═══ Entries supplied

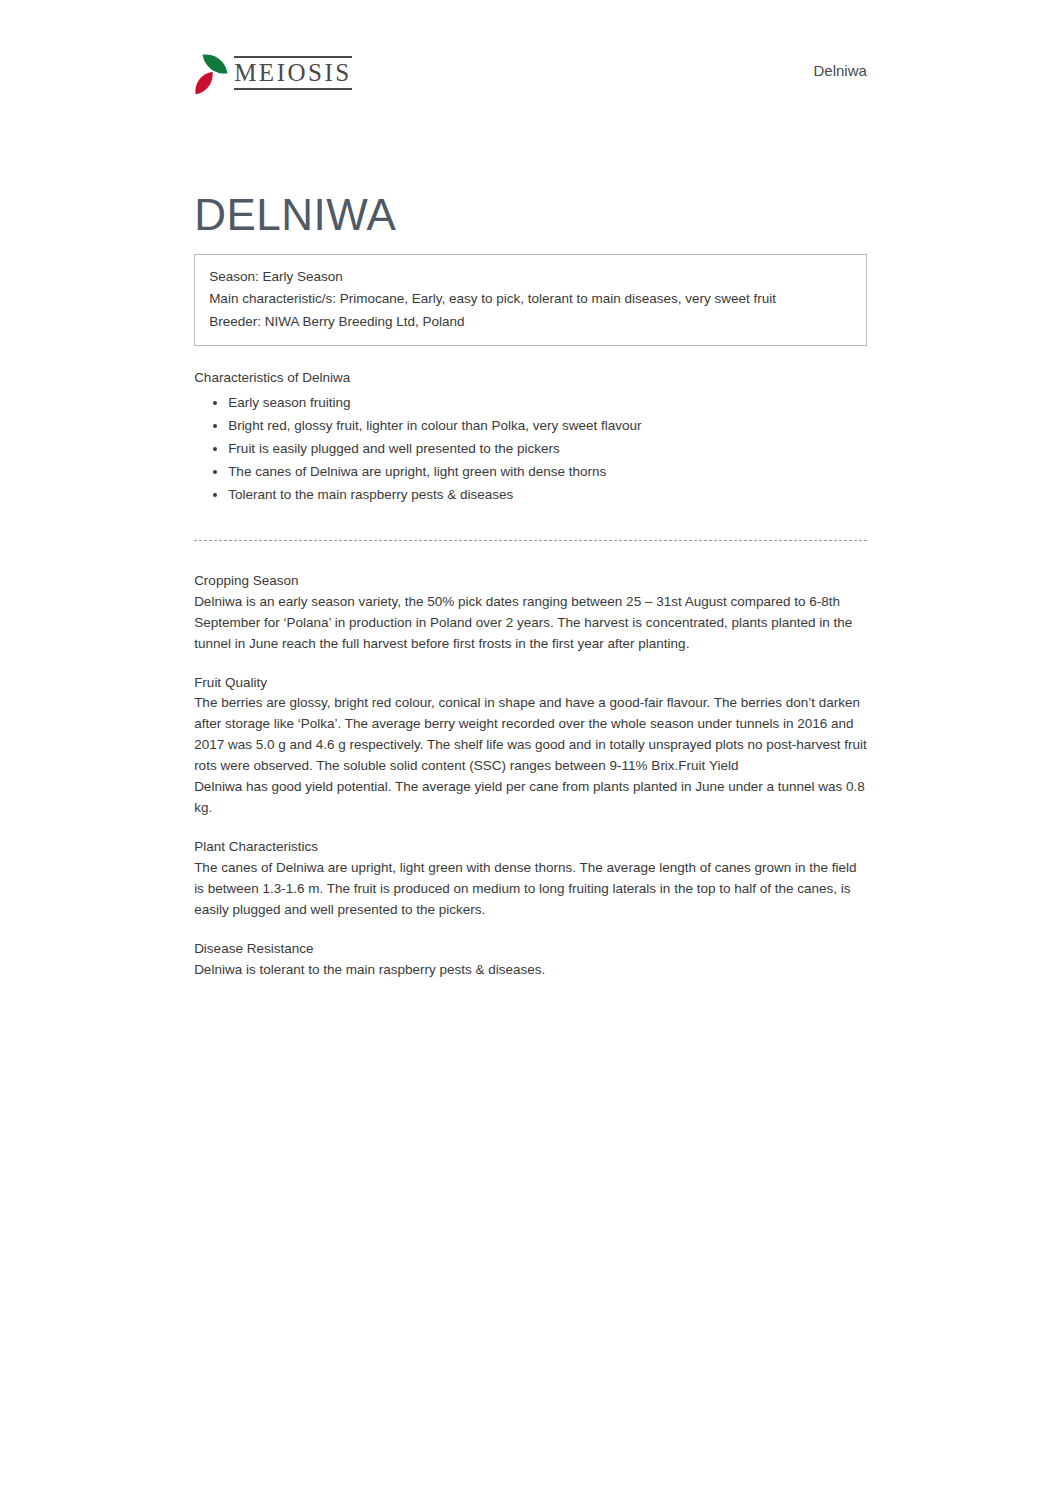MEIOSIS
Delniwa
DELNIWA
Season: Early Season
Main characteristic/s: Primocane, Early, easy to pick, tolerant to main diseases, very sweet fruit
Breeder: NIWA Berry Breeding Ltd, Poland
Characteristics of Delniwa
Early season fruiting
Bright red, glossy fruit, lighter in colour than Polka, very sweet flavour
Fruit is easily plugged and well presented to the pickers
The canes of Delniwa are upright, light green with dense thorns
Tolerant to the main raspberry pests & diseases
Cropping Season
Delniwa is an early season variety, the 50% pick dates ranging between 25 – 31st August compared to 6-8th September for ‘Polana’ in production in Poland over 2 years. The harvest is concentrated, plants planted in the tunnel in June reach the full harvest before first frosts in the first year after planting.
Fruit Quality
The berries are glossy, bright red colour, conical in shape and have a good-fair flavour. The berries don’t darken after storage like ‘Polka’. The average berry weight recorded over the whole season under tunnels in 2016 and 2017 was 5.0 g and 4.6 g respectively. The shelf life was good and in totally unsprayed plots no post-harvest fruit rots were observed. The soluble solid content (SSC) ranges between 9-11% Brix.Fruit Yield
Delniwa has good yield potential. The average yield per cane from plants planted in June under a tunnel was 0.8 kg.
Plant Characteristics
The canes of Delniwa are upright, light green with dense thorns. The average length of canes grown in the field is between 1.3-1.6 m. The fruit is produced on medium to long fruiting laterals in the top to half of the canes, is easily plugged and well presented to the pickers.
Disease Resistance
Delniwa is tolerant to the main raspberry pests & diseases.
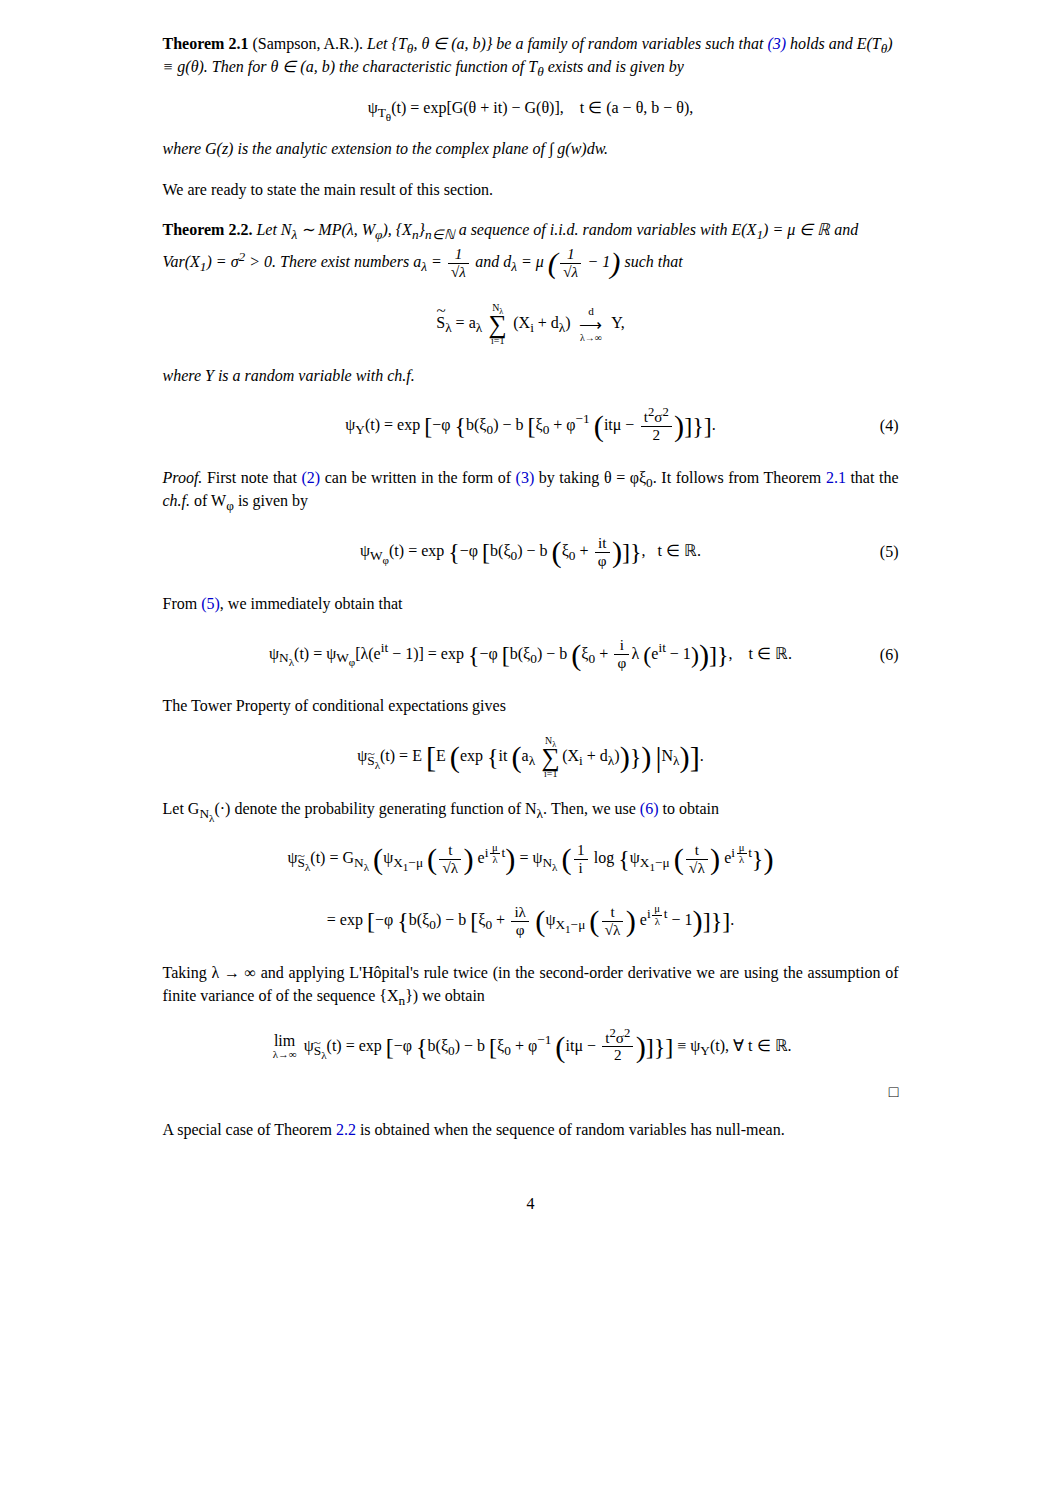Theorem 2.1 (Sampson, A.R.). Let {Tθ, θ ∈ (a, b)} be a family of random variables such that (3) holds and E(Tθ) ≡ g(θ). Then for θ ∈ (a, b) the characteristic function of Tθ exists and is given by
ψTθ(t) = exp[G(θ + it) − G(θ)], t ∈ (a − θ, b − θ),
where G(z) is the analytic extension to the complex plane of ∫ g(w)dw.
We are ready to state the main result of this section.
Theorem 2.2. Let Nλ ∼ MP(λ, Wφ), {Xn}n∈ℕ a sequence of i.i.d. random variables with E(X1) = μ ∈ ℝ and Var(X1) = σ2 > 0. There exist numbers aλ = 1√λ and dλ = μ (1√λ − 1) such that
Sλ = aλ Nλ∑i=1 (Xi + dλ) d⟶λ→∞ Y,
where Y is a random variable with ch.f.
ψY(t) = exp [−φ {b(ξ0) − b [ξ0 + φ−1 (itμ − t2σ22)]}].
(4)
Proof. First note that (2) can be written in the form of (3) by taking θ = φξ0. It follows from Theorem 2.1 that the ch.f. of Wφ is given by
ψWφ(t) = exp {−φ [b(ξ0) − b (ξ0 + it φ)]}, t ∈ ℝ.
(5)
From (5), we immediately obtain that
ψNλ(t) = ψWφ[λ(eit − 1)] = exp {−φ [b(ξ0) − b (ξ0 + iφλ (eit − 1))]}, t ∈ ℝ.
(6)
The Tower Property of conditional expectations gives
ψSλ(t) = E [E (exp {it (aλ Nλ∑i=1(Xi + dλ))}) |Nλ)].
Let GNλ(·) denote the probability generating function of Nλ. Then, we use (6) to obtain
ψSλ(t) = GNλ (ψX1−μ (t√λ) eiμλt) = ψNλ (1 i log {ψX1−μ (t√λ) eiμλt})
= exp [−φ {b(ξ0) − b [ξ0 + iλ φ (ψX1−μ (t√λ) eiμλt − 1)]}].
Taking λ → ∞ and applying L'Hôpital's rule twice (in the second-order derivative we are using the assumption of finite variance of of the sequence {Xn}) we obtain
lim λ→∞ ψSλ(t) = exp [−φ {b(ξ0) − b [ξ0 + φ−1 (itμ − t2σ22)]}] ≡ ψY(t), ∀ t ∈ ℝ.
□
A special case of Theorem 2.2 is obtained when the sequence of random variables has null-mean.
4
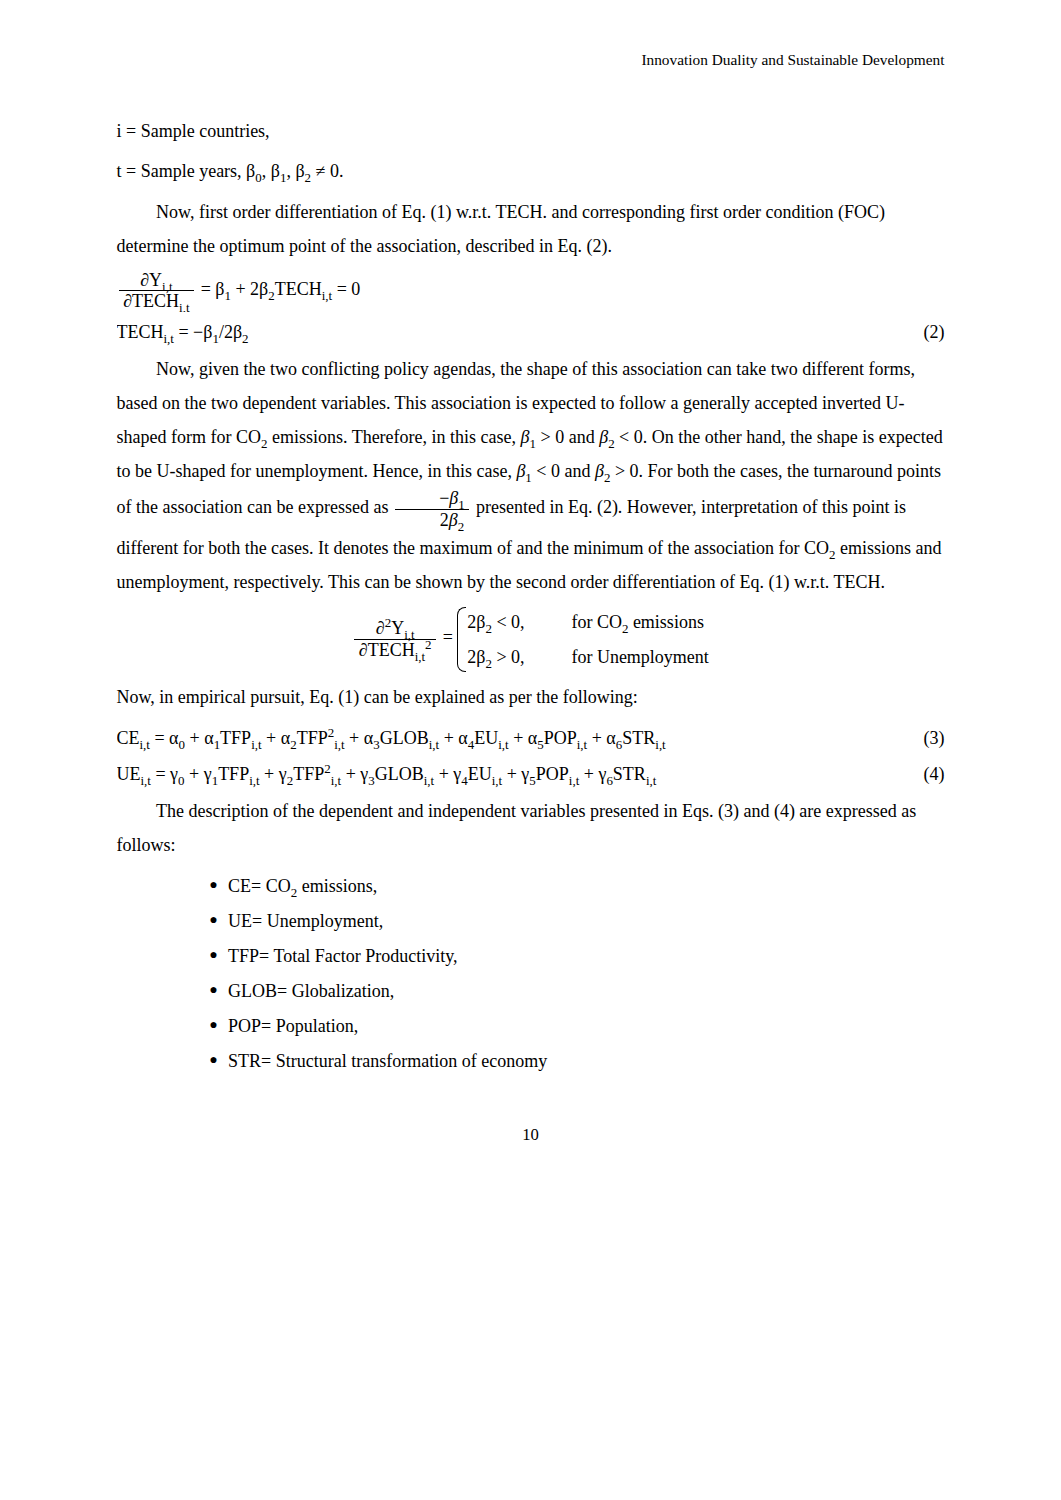Innovation Duality and Sustainable Development
i = Sample countries,
t = Sample years, β0, β1, β2 ≠ 0.
Now, first order differentiation of Eq. (1) w.r.t. TECH. and corresponding first order condition (FOC) determine the optimum point of the association, described in Eq. (2).
∂Yi,t∂TECHi,t = β1 + 2β2TECHi,t = 0
(2) TECHi,t = −β1/2β2
Now, given the two conflicting policy agendas, the shape of this association can take two different forms, based on the two dependent variables. This association is expected to follow a generally accepted inverted U-shaped form for CO2 emissions. Therefore, in this case, β1 > 0 and β2 < 0. On the other hand, the shape is expected to be U-shaped for unemployment. Hence, in this case, β1 < 0 and β2 > 0. For both the cases, the turnaround points of the association can be expressed as −β12β2 presented in Eq. (2). However, interpretation of this point is different for both the cases. It denotes the maximum of and the minimum of the association for CO2 emissions and unemployment, respectively. This can be shown by the second order differentiation of Eq. (1) w.r.t. TECH.
∂2Yi,t∂TECHi,t2 = 2β2 < 0, for CO2 emissions 2β2 > 0, for Unemployment
Now, in empirical pursuit, Eq. (1) can be explained as per the following:
(3) CEi,t = α0 + α1TFPi,t + α2TFP2i,t + α3GLOBi,t + α4EUi,t + α5POPi,t + α6STRi,t
(4) UEi,t = γ0 + γ1TFPi,t + γ2TFP2i,t + γ3GLOBi,t + γ4EUi,t + γ5POPi,t + γ6STRi,t
The description of the dependent and independent variables presented in Eqs. (3) and (4) are expressed as follows:
CE= CO2 emissions,
UE= Unemployment,
TFP= Total Factor Productivity,
GLOB= Globalization,
POP= Population,
STR= Structural transformation of economy
10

══════

### Work item
Both the line containing "(3) CEi,t = α0" and the line containing "The description of" belong in the answer. Print them and every line above that falls between them exactly, and no others.

### Answer below
(3) CEi,t = α0 + α1TFPi,t + α2TFP2i,t + α3GLOBi,t + α4EUi,t + α5POPi,t + α6STRi,t
(4) UEi,t = γ0 + γ1TFPi,t + γ2TFP2i,t + γ3GLOBi,t + γ4EUi,t + γ5POPi,t + γ6STRi,t
The description of the dependent and independent variables presented in Eqs. (3) and (4) are expressed as follows:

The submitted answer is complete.